Now, when they find out that it was all just a story that they bought — the template, the narrative; they believed what they want to believe — they’re so surprised to find him to be totally lacking, which brings us to their latest crush: The Messiah. They’re going to be broken-hearted over Obama, too, one way or the other. So, they fell in love with the Edwards story. What else do they not want to see about Obama? They didn’t want to see anything but what they wanted to see with Edwards. It’s ditto for Obama, ’cause they don’t know anything about him. So they’re believing the story that they themselves are helping craft in Obama’s case, because his candidacy is ‘historic,’ and they want to be part of this historic campaign, and they want to be able to say they made history.
And in the process, what do they not want to know about Obama? And I’ll guarantee you, they don’t want to know because then they would have to report it. That’s why he tried to soft-pedal Jeremiah Wright, soft-pedal all this, because they don’t want to know it, because they don’t want to write it. They want to write a myth. They want to promulgate a legend and a myth about Obama. You would think now, if there are a number of them like Walter Shapiro, they’d say, ‘Gee, did I really blow this!’ do you think they’ll have the intelligence to ask themselves they might be making the same mistake with Obama? Not that he’s having an affair. I don’t mean that. But I guarantee you this guy is not who they think and hope he is, in terms of qualifications.
RUSH: By the way, I would like to correct Mr. Walter Shapiro on one thing. He asserts in his apology column for totally misjudging Edwards that the ‘buy one, get one free,’ the first lady as a presidential partner in ‘an idyllic marriage’ started with Ronald and Nancy Reagan. Ladies and gentlemen, let’s not fool ourselves, shall we? We know where this began. This began with JFK and Jackie, and the Drive-Bys called it Camelot — and you know what else the Drive-Bys knew back then? They knew that John Edwards couldn’t hold a candle to JFK when it came to philandering. They knew it! They knew it, and they looked past it. They didn’t write about it, because back then those kinds of invasions of privacy about Democrats were not permitted. So how in the world, Mr. Shapiro…? I don’t know if you were around then. You have to have been around during the days of Camelot. I don’t know if you were an adult reporting back then, but how can you dump on poor old Edwards for misleading you? Would it have changed your mind if you knew he was having the affair?

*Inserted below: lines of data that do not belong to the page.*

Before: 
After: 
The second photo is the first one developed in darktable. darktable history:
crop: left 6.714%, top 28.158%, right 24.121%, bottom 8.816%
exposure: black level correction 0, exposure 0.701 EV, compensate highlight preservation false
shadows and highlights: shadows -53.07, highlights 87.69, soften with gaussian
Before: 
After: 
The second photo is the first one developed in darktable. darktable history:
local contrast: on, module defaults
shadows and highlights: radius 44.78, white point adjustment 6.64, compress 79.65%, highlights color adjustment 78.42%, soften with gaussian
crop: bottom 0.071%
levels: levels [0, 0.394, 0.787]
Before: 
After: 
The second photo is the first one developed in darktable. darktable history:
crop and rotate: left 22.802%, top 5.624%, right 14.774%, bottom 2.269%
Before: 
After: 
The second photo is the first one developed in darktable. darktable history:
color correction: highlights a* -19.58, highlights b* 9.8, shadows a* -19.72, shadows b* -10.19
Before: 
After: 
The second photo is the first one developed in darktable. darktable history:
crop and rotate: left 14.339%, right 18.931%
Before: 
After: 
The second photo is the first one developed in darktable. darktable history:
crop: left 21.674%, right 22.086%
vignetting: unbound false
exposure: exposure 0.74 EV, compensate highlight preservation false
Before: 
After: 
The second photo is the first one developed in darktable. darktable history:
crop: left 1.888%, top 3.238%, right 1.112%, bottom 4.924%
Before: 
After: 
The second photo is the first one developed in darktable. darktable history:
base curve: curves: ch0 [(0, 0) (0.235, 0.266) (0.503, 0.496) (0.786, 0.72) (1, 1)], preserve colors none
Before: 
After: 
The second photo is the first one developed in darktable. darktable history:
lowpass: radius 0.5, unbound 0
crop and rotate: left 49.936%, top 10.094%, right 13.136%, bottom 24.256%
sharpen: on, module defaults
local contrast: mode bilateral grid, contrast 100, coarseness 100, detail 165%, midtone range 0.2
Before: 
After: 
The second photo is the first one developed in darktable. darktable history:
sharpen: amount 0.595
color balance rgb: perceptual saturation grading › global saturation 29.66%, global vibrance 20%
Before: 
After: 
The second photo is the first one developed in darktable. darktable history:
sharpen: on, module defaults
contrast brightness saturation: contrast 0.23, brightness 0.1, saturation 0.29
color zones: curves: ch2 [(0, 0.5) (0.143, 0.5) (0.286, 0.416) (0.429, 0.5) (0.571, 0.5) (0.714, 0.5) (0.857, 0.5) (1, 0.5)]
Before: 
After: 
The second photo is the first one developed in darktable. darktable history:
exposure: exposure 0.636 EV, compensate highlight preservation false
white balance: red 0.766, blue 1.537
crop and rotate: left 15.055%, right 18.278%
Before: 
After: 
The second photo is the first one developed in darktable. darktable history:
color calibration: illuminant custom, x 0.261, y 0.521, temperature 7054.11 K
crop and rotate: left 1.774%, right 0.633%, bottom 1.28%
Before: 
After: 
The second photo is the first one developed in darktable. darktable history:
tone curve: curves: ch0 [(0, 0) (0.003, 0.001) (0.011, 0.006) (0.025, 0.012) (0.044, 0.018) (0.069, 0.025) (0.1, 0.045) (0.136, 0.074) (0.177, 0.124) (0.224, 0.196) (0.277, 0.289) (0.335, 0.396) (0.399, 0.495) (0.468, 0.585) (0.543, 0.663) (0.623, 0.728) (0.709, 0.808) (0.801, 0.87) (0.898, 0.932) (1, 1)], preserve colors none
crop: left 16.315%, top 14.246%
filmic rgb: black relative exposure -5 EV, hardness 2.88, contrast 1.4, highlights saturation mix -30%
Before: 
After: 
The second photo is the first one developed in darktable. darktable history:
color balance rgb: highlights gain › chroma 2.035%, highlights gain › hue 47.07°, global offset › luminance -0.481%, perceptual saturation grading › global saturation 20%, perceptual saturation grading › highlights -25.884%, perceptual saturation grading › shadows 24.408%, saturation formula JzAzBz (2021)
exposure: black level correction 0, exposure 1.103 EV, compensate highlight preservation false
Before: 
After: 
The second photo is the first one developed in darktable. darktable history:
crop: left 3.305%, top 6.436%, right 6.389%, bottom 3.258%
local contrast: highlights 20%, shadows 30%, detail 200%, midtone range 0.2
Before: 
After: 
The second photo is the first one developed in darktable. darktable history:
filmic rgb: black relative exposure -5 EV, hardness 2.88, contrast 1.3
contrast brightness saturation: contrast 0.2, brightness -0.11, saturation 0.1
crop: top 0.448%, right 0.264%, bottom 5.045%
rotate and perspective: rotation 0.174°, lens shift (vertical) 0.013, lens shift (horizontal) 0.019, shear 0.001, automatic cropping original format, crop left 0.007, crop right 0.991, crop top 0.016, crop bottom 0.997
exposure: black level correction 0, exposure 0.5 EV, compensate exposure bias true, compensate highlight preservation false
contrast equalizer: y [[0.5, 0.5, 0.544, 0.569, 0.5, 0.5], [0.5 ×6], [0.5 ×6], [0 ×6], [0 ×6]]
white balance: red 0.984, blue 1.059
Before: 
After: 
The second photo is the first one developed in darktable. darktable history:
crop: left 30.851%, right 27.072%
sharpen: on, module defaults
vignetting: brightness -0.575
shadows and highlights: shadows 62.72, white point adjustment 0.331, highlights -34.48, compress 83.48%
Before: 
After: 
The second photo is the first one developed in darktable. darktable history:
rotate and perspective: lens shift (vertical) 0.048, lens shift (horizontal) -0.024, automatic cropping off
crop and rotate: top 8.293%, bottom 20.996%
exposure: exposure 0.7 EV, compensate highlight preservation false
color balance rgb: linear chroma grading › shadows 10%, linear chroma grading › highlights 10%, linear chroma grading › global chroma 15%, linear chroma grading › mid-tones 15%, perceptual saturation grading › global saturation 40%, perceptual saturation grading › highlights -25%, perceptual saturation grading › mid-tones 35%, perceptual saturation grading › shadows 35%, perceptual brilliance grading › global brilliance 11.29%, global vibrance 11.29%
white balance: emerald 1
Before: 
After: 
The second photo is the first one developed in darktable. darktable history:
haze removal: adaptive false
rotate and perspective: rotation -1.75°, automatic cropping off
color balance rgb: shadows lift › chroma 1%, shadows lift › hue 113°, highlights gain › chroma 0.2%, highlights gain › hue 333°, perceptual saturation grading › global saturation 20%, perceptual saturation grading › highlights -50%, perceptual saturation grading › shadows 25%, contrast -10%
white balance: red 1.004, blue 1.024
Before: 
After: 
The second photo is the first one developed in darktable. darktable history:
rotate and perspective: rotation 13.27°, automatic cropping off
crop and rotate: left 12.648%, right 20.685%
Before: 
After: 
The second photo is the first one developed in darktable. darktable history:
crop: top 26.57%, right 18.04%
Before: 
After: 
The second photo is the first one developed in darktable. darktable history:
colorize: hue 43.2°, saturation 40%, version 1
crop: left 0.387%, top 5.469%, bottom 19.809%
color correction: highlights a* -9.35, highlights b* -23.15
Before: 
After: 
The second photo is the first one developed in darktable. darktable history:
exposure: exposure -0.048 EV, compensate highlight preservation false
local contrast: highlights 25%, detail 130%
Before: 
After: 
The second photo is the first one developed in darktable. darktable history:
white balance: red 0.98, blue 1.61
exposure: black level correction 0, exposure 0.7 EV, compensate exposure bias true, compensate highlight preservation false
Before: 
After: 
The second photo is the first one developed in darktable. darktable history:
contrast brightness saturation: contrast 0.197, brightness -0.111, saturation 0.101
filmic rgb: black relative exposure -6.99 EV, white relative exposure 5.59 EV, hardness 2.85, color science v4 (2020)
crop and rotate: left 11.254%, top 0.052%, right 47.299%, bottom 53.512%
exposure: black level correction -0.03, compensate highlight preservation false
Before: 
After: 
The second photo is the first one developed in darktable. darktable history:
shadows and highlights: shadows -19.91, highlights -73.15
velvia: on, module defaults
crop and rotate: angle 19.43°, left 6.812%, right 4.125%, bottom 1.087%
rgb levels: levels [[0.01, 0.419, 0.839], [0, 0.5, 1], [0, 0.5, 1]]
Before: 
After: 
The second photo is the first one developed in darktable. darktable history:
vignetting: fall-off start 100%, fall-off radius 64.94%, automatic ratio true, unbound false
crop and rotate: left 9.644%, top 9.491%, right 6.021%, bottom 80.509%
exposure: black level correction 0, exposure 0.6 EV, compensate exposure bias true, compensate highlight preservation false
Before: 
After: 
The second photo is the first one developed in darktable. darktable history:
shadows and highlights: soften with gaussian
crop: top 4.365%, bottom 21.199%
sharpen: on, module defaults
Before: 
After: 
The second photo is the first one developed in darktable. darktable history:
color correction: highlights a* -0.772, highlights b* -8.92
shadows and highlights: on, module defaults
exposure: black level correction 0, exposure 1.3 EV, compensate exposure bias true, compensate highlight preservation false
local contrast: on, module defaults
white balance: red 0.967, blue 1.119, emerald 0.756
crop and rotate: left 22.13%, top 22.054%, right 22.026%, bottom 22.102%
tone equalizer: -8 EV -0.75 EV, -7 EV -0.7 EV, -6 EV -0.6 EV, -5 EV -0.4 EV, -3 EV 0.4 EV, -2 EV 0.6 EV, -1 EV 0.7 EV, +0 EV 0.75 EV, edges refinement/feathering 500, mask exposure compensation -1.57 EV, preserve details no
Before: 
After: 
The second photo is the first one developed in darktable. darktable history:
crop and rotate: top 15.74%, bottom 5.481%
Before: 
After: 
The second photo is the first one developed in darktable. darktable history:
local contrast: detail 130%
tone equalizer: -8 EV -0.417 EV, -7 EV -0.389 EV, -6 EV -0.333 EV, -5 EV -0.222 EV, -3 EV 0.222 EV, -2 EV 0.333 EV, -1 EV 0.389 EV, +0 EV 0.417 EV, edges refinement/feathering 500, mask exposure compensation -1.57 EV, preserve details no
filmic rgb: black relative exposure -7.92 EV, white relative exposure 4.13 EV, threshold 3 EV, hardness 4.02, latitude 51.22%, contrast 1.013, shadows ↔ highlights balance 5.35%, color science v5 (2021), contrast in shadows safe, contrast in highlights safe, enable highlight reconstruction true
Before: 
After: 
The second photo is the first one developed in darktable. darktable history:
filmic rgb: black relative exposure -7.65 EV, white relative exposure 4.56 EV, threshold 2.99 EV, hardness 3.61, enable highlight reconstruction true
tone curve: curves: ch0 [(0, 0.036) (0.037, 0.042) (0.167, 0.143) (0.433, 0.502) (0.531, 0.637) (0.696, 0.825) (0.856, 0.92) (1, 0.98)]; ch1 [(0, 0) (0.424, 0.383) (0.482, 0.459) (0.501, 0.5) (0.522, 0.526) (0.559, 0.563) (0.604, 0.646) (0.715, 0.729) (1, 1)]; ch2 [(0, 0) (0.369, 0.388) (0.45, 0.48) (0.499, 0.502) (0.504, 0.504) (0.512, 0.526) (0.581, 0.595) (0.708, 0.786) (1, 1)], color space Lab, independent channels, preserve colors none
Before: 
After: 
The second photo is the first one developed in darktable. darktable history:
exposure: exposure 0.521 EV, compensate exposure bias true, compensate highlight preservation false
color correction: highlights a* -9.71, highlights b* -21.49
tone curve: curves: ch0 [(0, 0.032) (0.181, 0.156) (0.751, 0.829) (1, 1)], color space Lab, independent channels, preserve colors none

See, it would, because they bought the story. They bought the story that Edwards and Elizabeth were this dream couple, this dream family living in their 28,000-square-foot little neighborhood house. But they knew that JFK was running around with Marilyn Monroe, and who the hell knows who else. Judith Exner. They knew all of this, and they still hold JFK in the highest regard. There were naked swimming pool parties in the White House and outside the White House, and at the Carlyle Hotel in New York. I mean, there were things going on there that you wouldn’t believe and back then they were celebrated. ‘Ah, it doesn’t affect anything.’ But how they can now dump on poor old Edwards while supporting, and in full knowledge of, JFK — and then to say that all this began with Ronald and Nancy Reagan? It’s just irresponsible.